PCR amplification and sequencing: The DNA samples were amplified in 25μl reactions containing 1 unit of DNA Taq polymerase, 2mM of MgCl2, 0.4mM of each dNTP and 1μl of each primer, at 10pMol. Primers flanking the mitochondrial control region (D-loop) were applied: Ibex forward primer I - 5’ ACATGAATTGGAGGACAGCCAGTC-OH 3’ and Ibex reverse primer II - 5’ CTGTAATGCCCATGCCTACC-OH 3’. After 5 minutes of initial denaturation at 92 °C, 35 cycles were run with the following parameters: denaturation at 92 °C for 1min, annealing at 50 °C for 45 seconds, extension at 70 °C for 1minute and a final extension at 70 °C for 3 minutes. 24 out of the 28 DNA samples amplified successfully (Table 1). The amplification product was verified on 1% Agarose gels stained with Ethidium bromide observed under UV light. The fragment was excised from the gel, solubilized in sodium iodide solution then bound to (silica) column in the gene clean procedure. Bound DNA was eluted in 30μl nuclease-free ddH2O.

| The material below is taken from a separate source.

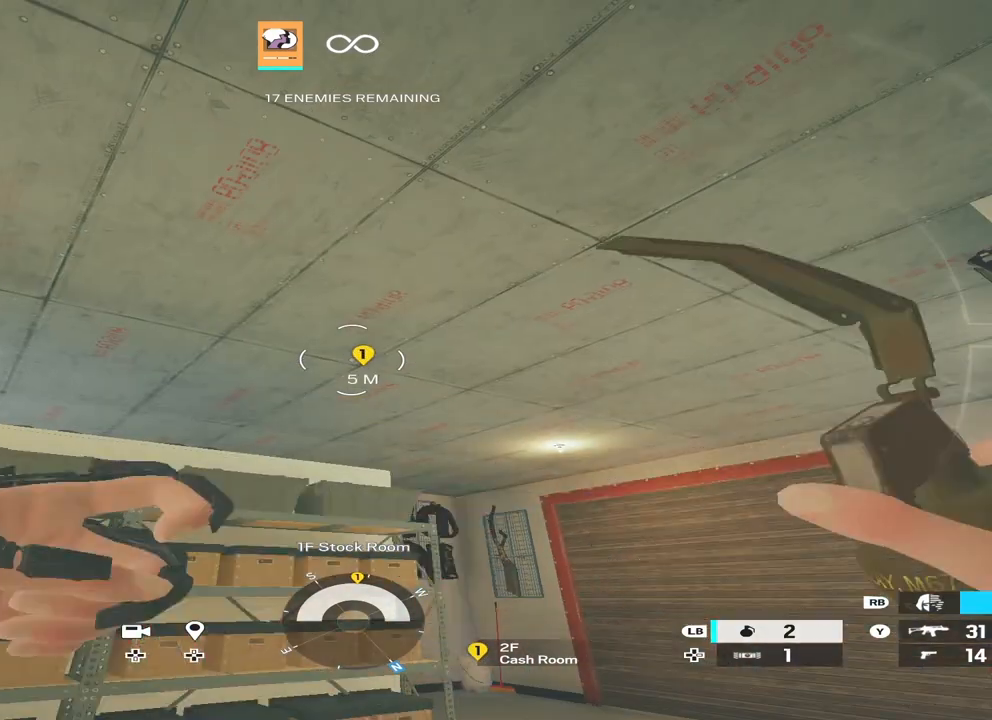
{"buttons": [], "left_stick": "left", "right_stick": "right", "events": [[67, "Y", "down"], [167, "Y", "up"], [333, "right_stick", "right"], [367, "left_stick", "left"], [400, "L1", "up"]]}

Gene cleaned DNA was sequenced at Macrogen Inc., Denmark using Sanger di-deoxy sequencing method. Each analyzed sample was independently sequenced three times and the raw sequences selected for non-ambiguous consensus. The consensus sequences were deposited in the NCBI nucleotide database (GenBank Accession ID: MF101245 – MF101258). Previous data for Galla goats found in Garissa and Isiolo counties were downloaded from the Genbank [15].
Phylogenetic analysis
DNA sequences were aligned by Clustal-W program in Bioedit (version 7.05) and saved as a fasta file in MEGA 7 program [16]. The phylogenetic tree was constructed from the aligned nucleotide sequences and the relationships inferred by the neighbour-joining method [17], at bootstrap 1000 replicates [18]. Haplotype diversity, nucleotide diversity, gene flow and genetic differentiation for the goat populations were analysed using the DnaSP program version 5.01 [19]. Gene flow estimates were computed using the sequence data following method by Hudson et al. [20]. Haplotype network analysis was also constructed using the Median-joining method in PopART program [21]. Molecular clock analysis of present day phylogeographic goat breed clusters in relationship to the ancestral wild goats was conducted using Rel Time method [22], as implemented in MEGA 6 [23].
Results
PCR amplification
PCR amplification of mitochondrial D-loop invariably gave a product size of approximately 800bp (Figure 2) in all samples representative of indigenous Maasai goats from Narok and Kajiado counties of Kenya. The products were gene cleaned and submitted for custom sequencing.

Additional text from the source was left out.